Originally Published: October 14, 2010

Rain: Poems by Don Paterson has been given praise of the highest sort: a handful of Heaney comparisons. Carol Anne Duffy wrote in the Guardian, "To read Rain was to have the privilege of seeing a world-class talent assert itself, as Seamus Heaney did with North.” Here's why, according to Dai George's eloquent and intricate critique in the Boston Review:

At the time of Rain’s release, Paterson was 46, and the book could be read as the record of a similar midlife revaluation (one hovers over the word “crisis” but rightly rejects it). The book is governed by elemental, almost symbolist imagery—all rain, wind, ghosts, and eyes—and disarming lyrical directness. Throughout, Paterson salvages full rhyme and stress meter from the doldrums of light verse, deploying these dowdy devices to make fundamental inquiries into a world where “the skies are silent.”
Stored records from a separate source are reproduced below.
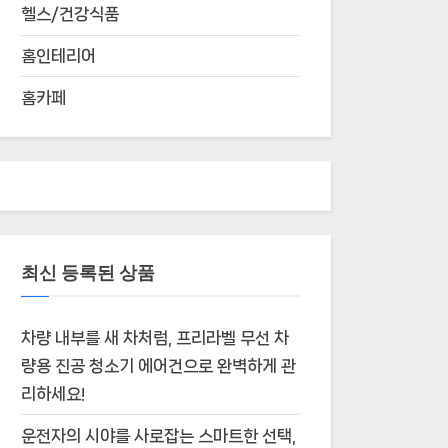
헬스/건강식품
홈인테리어
홈카페
최신 등록된 상품
차량 내부를 새 차처럼, 프리라벨 무선 차
량용 진공 청소기 에어건으로 완벽하게 관
리하세요!
운전자의 시야를 사로잡는 스마트한 선택,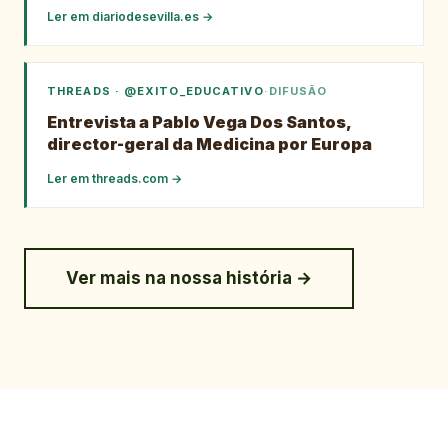
Ler em
diariodesevilla.es
→
THREADS · @EXITO_EDUCATIVO
·
DIFUSÃO
Entrevista a Pablo Vega Dos Santos,
director-geral da Medicina por Europa
Ler em
threads.com
→
Ver mais na nossa história →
George parses the collection into tender little pieces and ultimately concludes that Rain doesn't quite capture the "spike and tonal complexity"  found in the Paterson of yore. Still, one particular poem capture hits the mark:  

“The Rain at Sea” eschews stress meter in favor of a shapely, loose iambic tetrameter with which Paterson definitively rediscovers his talents. Dextrously inverting the line’s first foot, he frontloads the stress: “How did I blunder into this?” It seems small, but the effect is tremendous. It turns “how” from a query into a question of epic urgency. But better still is what it does to “blunder.”Preceded by two dampened syllables, it pops with palpable self-disgust.